### EXTRACTED TEXT
◇ ◇ ◇ ◇ ◇

By Rob Davies (TMFEssex)


Back in the saddle now having moved house. I hesitate to say successfully until everything is sorted, which might take a little while. Until that happens I suppose we are condemned to rummaging around in cardboard boxes to find the essential items, like corkscrews.

Having been more or less absent from the boards for about 10 days I have been furiously surfing in the last few days trying to catch up with all the news and views. Now that we have so many Fools, boards and posts I realise that it is an impossible task. But I have tried to cover as much as possible and I have learnt a lot in the process.

One thing I have discovered is that the Qualiport message board has been overtaken by the Rule Shaker message board. What an outrage, we must fight back. Nevertheless, much of the discussion on the new board centred on stocks that have figured prominently on this board, namely the telephone stocks of British Telecom (LSE: BT.A) and Vodafone AirTouch (LSE: VOD).

Bruce has analysed both these companies in the past as potential Qualiport stocks, though neither has yet made the grade. However, elsewhere on the boards I saw some posts that made the point that both the Qualiport and the BTF portfolios have underperformed the FTSE All Share index in recent years. This makes choosing the next stock even more crucial.

I know from my own portfolio just how hard it is to make money, let alone outperform the index. According to the MF portfolios I am up 14% on my fund, but virtually all that is due to one stock I only bought last year. That share, Antofagasta Holdings (LSE: ANTO) if you must know, has more than doubled in less than twelve months. Yet when I bought it, it seemed very unlikely that it would do anything at all in the short term, despite trading at a quarter of its previous high.

This is a long-winded way of saying that purchase price is crucial in buying into a share and Bruce is 100% correct to watch and analyse stocks before buying. Just because companies are great businesses, and both BT and Vodafone certainly are, does not mean that shareholders will be well rewarded.

The Qualiport's holding in Unilever (LSE: ULVR) is classic example of a great company that became too expensive and has not provided a good return in the short term. This is the crux of investing. We all know of good companies but, as investors, you don't get a great return by buying into them when everyone else agrees with you. The trick is to buy great companies when they are not obviously great investments.

Some investors can do that. Buffett's recent purchase of a small shareholding in Allied Domecq (LSE: ALLD) may turn out to be a classic example of that. Sure Allied is, or was, demonstrably cheap and I suppose he is hoping that it won't stay that way. But some of Buffett's best investments have got that way by becoming not just expensive, but outrageously expensive. Did Buffett expect Coca-Cola (NYSE: KO) to trade at a P/E of 45 when he bought it so many years ago? Did anyone really expect Internet stocks to achieve the valuations they have done when they were floated several years ago? They might have. But who would have believed an investor in Microsoft (NASDAQ: MSFT) in 1986 saying that he was going to buy the share because it would trade at 60 times annual earnings of $5b by the end of the millennium. Not many, I think.

The reason the Qualiport, the BTF and my portfolio have underperformed the indices is that no one predicted the massive rush into the leading blue chip shares. That applies as much in the UK as it does in the US. So, while it is clear that the like of Microsoft and Vodafone are obviously great companies, it is not clear that they are obviously great investments at today's prices.

◇ ◇ ◇ ◇ ◇

[Stored data]
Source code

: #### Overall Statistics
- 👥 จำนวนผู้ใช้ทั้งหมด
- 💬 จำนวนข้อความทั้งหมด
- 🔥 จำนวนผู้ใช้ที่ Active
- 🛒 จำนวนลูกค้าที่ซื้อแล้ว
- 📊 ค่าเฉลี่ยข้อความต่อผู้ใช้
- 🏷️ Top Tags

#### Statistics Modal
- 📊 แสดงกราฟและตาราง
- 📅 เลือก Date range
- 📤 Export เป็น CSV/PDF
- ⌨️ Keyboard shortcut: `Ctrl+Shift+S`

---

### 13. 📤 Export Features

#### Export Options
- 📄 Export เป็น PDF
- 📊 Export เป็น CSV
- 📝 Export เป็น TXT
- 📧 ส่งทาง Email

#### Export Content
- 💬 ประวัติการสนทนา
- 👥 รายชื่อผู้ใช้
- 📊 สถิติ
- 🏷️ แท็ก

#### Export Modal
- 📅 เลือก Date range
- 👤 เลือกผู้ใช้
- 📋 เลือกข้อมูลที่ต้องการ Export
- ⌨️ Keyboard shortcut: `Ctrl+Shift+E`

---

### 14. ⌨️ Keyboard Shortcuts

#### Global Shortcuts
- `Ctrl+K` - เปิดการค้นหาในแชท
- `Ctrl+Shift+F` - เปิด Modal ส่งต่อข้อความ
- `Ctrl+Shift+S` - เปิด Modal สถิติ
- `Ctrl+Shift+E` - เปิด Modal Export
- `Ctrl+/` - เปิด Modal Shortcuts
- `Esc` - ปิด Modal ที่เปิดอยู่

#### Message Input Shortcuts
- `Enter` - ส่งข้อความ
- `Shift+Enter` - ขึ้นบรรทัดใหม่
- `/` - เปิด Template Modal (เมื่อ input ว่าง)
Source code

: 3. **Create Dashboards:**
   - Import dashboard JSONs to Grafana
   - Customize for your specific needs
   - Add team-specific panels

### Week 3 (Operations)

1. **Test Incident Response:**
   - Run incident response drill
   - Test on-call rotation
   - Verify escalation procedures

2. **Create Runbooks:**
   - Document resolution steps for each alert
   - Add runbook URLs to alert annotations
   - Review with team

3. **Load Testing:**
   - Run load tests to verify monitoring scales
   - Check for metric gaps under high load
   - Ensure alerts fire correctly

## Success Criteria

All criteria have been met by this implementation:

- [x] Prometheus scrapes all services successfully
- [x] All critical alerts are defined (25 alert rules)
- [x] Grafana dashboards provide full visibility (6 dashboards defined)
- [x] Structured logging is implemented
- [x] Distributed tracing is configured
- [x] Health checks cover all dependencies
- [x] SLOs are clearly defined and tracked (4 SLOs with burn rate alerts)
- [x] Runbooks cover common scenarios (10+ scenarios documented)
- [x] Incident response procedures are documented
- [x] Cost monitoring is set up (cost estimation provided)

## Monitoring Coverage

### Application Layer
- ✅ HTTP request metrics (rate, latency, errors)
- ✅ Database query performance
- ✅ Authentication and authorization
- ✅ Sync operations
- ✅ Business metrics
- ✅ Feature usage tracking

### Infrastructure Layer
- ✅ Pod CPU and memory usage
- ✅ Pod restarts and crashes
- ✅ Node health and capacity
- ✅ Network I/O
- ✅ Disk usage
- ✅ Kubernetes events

◇ ◇ ◇ ◇ ◇

### PROBLEM DESCRIPTION
Could you continue the column on the Qualiport portfolio and blue-chip share prices from the point where it stops? You won't need any of the records.

### REPLY TO THE TASK
The rate of change in the industries that are experiencing the most rapid growth is such that it is very hard to predict which technologies, let alone which stocks, will be the winners in two years or five years time.

One of the threads on the Rule Shaker message board concerned the threats to BT. Some say it is from mobile phone companies, others say it will be from cable companies. With this sort of uncertainty it is very hard to decide which is the right stock, let alone have the bottle to pay a premium price for something that might get discarded on the way. The recent experience of Iridium (NASDAQ: IRID), the satellite phone company, is a lesson to us all.

In theory this ought to have been a knock out business. The ability to make a phone call from anywhere in the world, albeit at a price, was surely going to be a winner in today's global village. But it failed. And it failed for the reasons so many new businesses fail. It cost too much and the competition was stronger then expected. Mobile phones have become cheap enough for many third world countries to install large networks, and this has removed one of the big target markets for satellite phones. On top of that it cost a small fortune to make a call, and even big businesses balk at paying exorbitant phone bills.

When I as travelling a lot in China last year and the year before the mobile phone network outside the cities was already very extensive. So why bother with an expensive satellite phone when an ordinary mobile will do 90% of what you want for a fraction of the price. In other words the competition got a lot better while Iridium were getting their business started. And price always wins.

As a result, investors who paid $60 a share for this company 18 months have now got zip. When it floated the business had all the promise of every other communications business. You just had to have faith in the business concept. Sometimes it works, sometimes it doesn't. By the time it is clear it has worked, like Microsoft, or not, like Iridium, it is too late.

None of this has got anything to do with any of the stocks currently held in the Qualiport. But by next week I might have learnt a bit more about what has happened to them in the last few weeks. And don't forget we have results from PizzaExpress (LSE: PIZ) on Monday.

Comments and questions to the Qualiport message board, please.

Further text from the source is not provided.